### WHAT TO DO
For each entry below, write an exact copy and leave out the images.

┌──

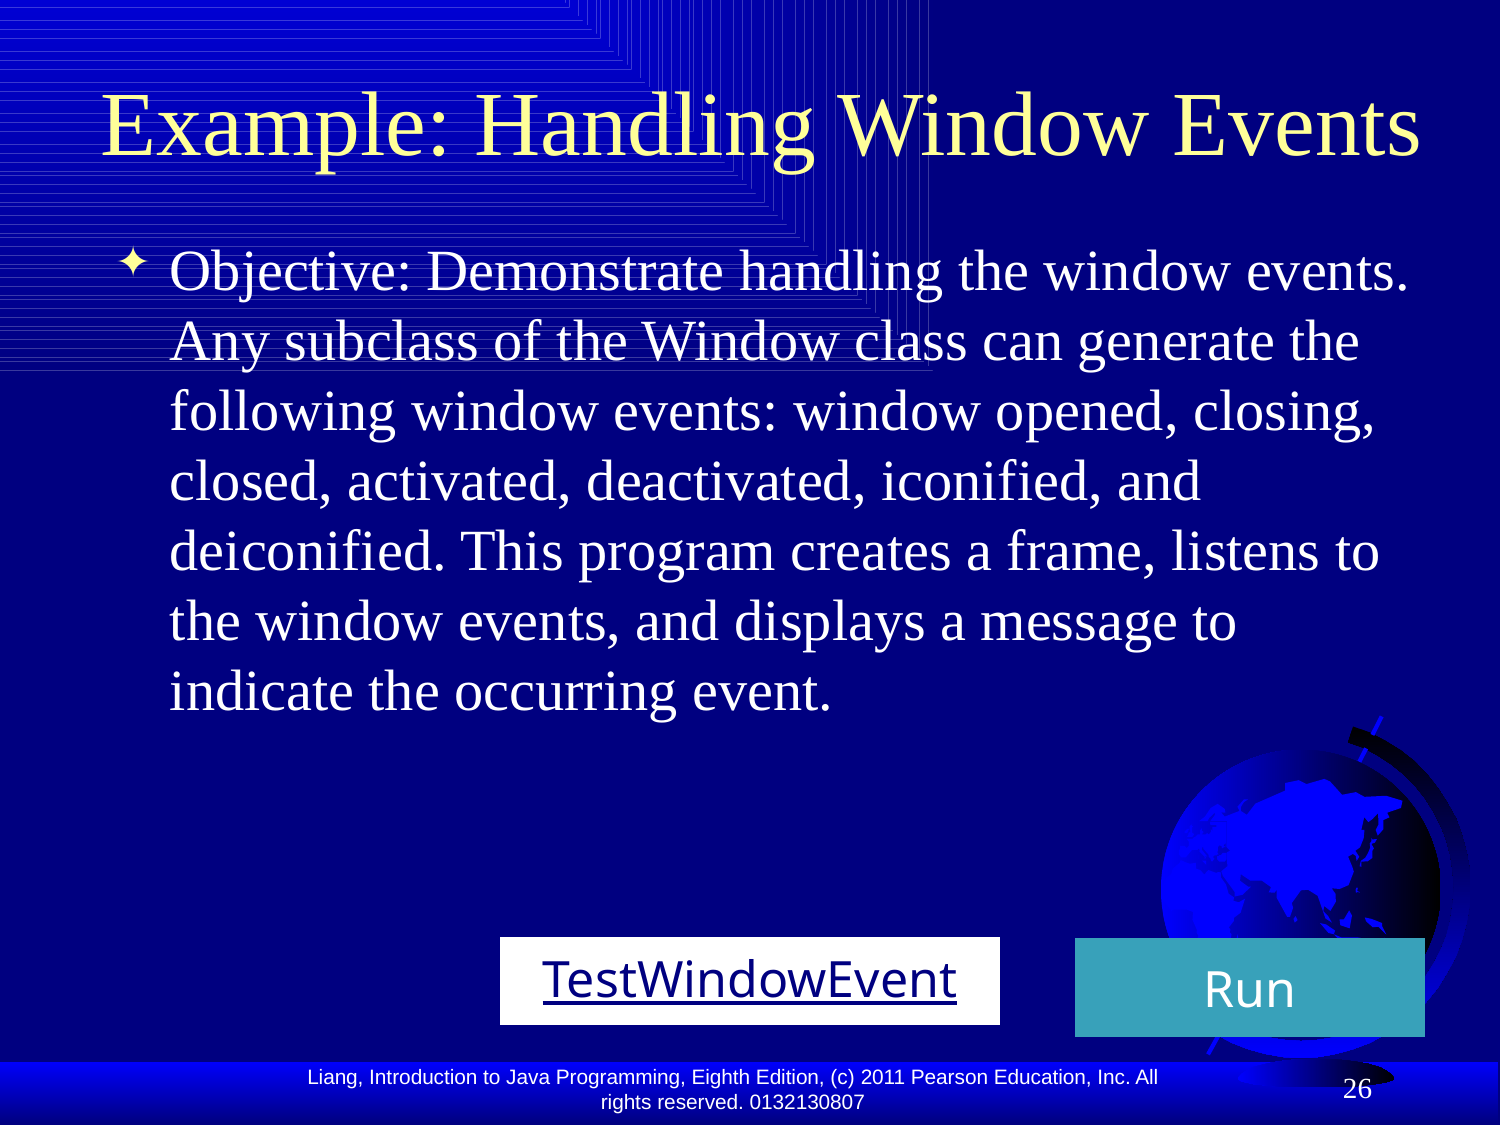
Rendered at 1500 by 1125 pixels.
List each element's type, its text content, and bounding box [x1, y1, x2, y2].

text_box Run [1074, 937, 1426, 1038]
title Example: Handling Window Events [50, 62, 1475, 175]
text_box Objective: Demonstrate handling the window events. Any subclass of the Window class can generate the following window events: window opened, closing, closed, activated, deactivated, iconified, and deiconified. This program creates a frame, listens to the window events, and displays a message to indicate the occurring event. [99, 224, 1425, 730]
slide_number 26 [1074, 1049, 1388, 1125]
text_box TestWindowEvent [500, 937, 1001, 1025]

└──

### YOUR RESPONSE
Rendered at 1500 by 1125 pixels.
List each element's type, its text content, and bounding box [x1, y1, x2, y2].

text_box Run [1074, 937, 1426, 1038]
title Example: Handling Window Events [50, 62, 1475, 175]
text_box Objective: Demonstrate handling the window events. Any subclass of the Window class can generate the following window events: window opened, closing, closed, activated, deactivated, iconified, and deiconified. This program creates a frame, listens to the window events, and displays a message to indicate the occurring event. [99, 224, 1425, 730]
slide_number 26 [1074, 1049, 1388, 1125]
text_box TestWindowEvent [500, 937, 1001, 1025]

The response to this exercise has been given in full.